Task statement :: Go through the data and copy each line where the word "businessTripRequesterUsername" shows up.

[Data entries]
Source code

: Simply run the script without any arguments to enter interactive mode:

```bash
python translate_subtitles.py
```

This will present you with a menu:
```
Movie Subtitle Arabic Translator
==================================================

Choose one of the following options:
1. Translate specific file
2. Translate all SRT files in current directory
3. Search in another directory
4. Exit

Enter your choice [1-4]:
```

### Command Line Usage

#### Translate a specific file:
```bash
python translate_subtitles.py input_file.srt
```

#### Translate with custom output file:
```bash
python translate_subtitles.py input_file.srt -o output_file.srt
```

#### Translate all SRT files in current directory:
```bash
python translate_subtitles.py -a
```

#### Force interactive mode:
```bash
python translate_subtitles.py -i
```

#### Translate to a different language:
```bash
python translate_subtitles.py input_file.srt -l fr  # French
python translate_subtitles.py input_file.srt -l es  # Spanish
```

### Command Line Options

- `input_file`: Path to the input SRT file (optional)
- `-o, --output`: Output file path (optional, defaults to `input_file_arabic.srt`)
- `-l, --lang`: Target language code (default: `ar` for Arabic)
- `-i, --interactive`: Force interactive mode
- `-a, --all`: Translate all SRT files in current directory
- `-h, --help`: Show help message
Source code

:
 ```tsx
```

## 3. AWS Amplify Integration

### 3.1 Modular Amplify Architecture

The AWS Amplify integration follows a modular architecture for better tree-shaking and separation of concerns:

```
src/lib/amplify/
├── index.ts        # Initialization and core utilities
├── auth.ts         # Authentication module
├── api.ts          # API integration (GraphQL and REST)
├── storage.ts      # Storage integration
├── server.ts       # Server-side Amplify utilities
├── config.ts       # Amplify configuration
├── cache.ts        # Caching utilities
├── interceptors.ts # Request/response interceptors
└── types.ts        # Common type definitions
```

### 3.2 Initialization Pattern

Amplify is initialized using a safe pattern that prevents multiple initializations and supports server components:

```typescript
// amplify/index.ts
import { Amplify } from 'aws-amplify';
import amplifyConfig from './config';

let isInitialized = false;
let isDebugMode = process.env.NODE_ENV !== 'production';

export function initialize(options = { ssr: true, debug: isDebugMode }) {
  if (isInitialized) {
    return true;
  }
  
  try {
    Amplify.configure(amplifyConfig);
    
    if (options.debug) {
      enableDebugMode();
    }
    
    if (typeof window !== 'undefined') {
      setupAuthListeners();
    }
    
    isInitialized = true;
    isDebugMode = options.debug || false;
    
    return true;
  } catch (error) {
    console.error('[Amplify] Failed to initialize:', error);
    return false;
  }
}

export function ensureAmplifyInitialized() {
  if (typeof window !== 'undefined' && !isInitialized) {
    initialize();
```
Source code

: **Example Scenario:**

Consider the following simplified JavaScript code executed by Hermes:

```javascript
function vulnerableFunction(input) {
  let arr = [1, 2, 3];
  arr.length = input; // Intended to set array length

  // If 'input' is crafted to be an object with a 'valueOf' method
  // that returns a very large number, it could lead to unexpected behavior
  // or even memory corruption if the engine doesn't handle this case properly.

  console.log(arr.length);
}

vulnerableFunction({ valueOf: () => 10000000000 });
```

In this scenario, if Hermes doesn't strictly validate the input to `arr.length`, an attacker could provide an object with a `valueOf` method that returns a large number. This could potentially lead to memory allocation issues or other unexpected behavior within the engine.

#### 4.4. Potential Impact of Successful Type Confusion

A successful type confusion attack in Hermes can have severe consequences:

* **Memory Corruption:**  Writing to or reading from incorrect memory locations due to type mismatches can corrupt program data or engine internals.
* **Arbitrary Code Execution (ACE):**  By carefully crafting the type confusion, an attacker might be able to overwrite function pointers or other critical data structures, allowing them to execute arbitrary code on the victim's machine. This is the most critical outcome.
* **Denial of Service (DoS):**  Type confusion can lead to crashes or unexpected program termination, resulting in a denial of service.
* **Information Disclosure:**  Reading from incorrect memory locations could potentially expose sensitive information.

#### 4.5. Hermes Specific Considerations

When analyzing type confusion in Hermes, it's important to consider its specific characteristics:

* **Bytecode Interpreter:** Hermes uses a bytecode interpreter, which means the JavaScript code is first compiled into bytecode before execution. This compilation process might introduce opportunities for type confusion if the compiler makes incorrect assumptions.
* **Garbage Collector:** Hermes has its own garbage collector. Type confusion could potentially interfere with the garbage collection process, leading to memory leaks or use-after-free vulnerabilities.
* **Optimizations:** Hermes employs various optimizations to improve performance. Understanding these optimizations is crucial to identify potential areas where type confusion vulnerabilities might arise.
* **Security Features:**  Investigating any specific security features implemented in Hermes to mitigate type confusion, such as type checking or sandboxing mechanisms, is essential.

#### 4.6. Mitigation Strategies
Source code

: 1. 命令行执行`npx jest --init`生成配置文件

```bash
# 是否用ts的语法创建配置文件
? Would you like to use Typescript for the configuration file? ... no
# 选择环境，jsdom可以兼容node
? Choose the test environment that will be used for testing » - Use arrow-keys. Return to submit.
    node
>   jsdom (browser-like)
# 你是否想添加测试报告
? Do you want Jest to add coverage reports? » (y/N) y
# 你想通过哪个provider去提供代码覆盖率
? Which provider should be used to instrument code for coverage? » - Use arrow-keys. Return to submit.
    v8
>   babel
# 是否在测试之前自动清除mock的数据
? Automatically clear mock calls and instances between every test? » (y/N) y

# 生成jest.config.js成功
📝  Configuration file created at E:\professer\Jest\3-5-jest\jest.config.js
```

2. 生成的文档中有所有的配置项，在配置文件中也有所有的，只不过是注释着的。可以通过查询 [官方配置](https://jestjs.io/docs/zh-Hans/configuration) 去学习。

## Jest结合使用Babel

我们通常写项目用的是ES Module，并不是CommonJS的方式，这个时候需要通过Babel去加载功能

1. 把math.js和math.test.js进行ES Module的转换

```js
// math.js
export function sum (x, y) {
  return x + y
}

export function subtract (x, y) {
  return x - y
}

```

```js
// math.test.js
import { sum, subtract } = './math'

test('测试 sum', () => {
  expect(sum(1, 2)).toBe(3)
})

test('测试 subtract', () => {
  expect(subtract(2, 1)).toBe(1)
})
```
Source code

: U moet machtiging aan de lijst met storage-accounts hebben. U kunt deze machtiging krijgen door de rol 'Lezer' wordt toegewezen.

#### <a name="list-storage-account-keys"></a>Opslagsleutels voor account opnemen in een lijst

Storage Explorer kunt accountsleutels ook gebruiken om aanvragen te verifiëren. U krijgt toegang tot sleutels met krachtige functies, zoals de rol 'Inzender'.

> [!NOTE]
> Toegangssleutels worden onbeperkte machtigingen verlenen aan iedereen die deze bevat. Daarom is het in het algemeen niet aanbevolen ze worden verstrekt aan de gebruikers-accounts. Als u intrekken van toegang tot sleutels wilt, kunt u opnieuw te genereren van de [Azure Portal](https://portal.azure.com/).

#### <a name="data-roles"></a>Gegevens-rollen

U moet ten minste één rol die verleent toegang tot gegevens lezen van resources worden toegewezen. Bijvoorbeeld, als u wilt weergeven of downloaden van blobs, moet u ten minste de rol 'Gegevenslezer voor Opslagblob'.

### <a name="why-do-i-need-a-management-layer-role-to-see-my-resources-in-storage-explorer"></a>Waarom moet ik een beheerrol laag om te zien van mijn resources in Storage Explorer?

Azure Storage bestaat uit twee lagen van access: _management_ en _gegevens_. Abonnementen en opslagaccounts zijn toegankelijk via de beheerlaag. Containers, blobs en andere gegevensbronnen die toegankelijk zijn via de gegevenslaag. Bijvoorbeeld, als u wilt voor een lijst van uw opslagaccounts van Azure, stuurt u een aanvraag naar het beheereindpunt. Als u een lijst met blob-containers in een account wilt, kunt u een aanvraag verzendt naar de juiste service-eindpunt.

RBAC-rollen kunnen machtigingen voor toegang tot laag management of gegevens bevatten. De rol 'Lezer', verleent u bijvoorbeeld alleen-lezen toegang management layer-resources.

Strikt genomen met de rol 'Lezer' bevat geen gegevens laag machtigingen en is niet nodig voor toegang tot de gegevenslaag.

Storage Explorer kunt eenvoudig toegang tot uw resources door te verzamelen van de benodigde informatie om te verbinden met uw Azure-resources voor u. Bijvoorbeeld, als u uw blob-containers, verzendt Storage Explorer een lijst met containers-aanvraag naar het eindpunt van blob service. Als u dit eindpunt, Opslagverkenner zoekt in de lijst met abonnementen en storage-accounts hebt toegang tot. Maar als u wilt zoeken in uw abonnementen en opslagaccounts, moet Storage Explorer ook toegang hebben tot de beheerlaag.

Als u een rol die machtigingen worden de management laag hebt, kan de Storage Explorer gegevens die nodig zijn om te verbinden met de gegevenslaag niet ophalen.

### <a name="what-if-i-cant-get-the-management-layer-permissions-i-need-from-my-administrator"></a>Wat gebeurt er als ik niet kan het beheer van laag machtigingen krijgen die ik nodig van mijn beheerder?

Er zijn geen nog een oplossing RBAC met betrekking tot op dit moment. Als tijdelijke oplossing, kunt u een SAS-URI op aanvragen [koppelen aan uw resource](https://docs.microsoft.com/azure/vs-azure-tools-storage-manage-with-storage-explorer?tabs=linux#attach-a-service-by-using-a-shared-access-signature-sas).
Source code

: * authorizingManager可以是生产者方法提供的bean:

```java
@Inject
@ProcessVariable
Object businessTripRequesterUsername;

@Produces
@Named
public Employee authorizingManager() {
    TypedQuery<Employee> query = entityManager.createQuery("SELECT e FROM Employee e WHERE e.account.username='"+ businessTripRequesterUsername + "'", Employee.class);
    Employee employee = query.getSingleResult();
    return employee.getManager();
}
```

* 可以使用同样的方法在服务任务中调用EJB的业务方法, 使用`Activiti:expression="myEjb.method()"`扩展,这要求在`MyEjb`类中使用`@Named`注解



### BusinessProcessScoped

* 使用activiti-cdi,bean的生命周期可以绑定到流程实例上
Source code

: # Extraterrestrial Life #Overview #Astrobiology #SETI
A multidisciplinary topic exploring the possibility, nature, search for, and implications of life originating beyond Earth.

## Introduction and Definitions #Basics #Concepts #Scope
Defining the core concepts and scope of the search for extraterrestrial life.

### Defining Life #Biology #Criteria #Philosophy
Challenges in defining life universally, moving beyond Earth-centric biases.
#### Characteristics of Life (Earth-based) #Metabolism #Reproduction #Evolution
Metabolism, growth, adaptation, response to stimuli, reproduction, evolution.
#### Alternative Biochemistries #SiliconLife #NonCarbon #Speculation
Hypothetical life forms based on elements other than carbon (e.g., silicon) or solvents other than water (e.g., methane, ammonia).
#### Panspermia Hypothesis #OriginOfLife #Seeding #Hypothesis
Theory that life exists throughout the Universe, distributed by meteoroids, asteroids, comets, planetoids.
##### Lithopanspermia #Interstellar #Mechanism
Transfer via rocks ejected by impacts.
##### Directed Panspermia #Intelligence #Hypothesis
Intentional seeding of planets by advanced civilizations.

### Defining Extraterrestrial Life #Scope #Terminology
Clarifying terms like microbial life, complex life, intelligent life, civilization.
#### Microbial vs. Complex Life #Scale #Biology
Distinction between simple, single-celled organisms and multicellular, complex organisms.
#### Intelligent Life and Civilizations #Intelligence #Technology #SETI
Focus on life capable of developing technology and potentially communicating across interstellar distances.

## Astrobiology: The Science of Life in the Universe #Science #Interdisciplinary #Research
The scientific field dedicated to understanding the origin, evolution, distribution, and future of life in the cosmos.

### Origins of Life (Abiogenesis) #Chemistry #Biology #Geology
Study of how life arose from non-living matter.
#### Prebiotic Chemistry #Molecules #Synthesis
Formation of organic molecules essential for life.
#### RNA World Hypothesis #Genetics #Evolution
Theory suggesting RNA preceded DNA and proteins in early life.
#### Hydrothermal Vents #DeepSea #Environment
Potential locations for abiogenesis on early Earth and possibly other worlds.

Exercise response ::
Object businessTripRequesterUsername;
    TypedQuery<Employee> query = entityManager.createQuery("SELECT e FROM Employee e WHERE e.account.username='"+ businessTripRequesterUsername + "'", Employee.class);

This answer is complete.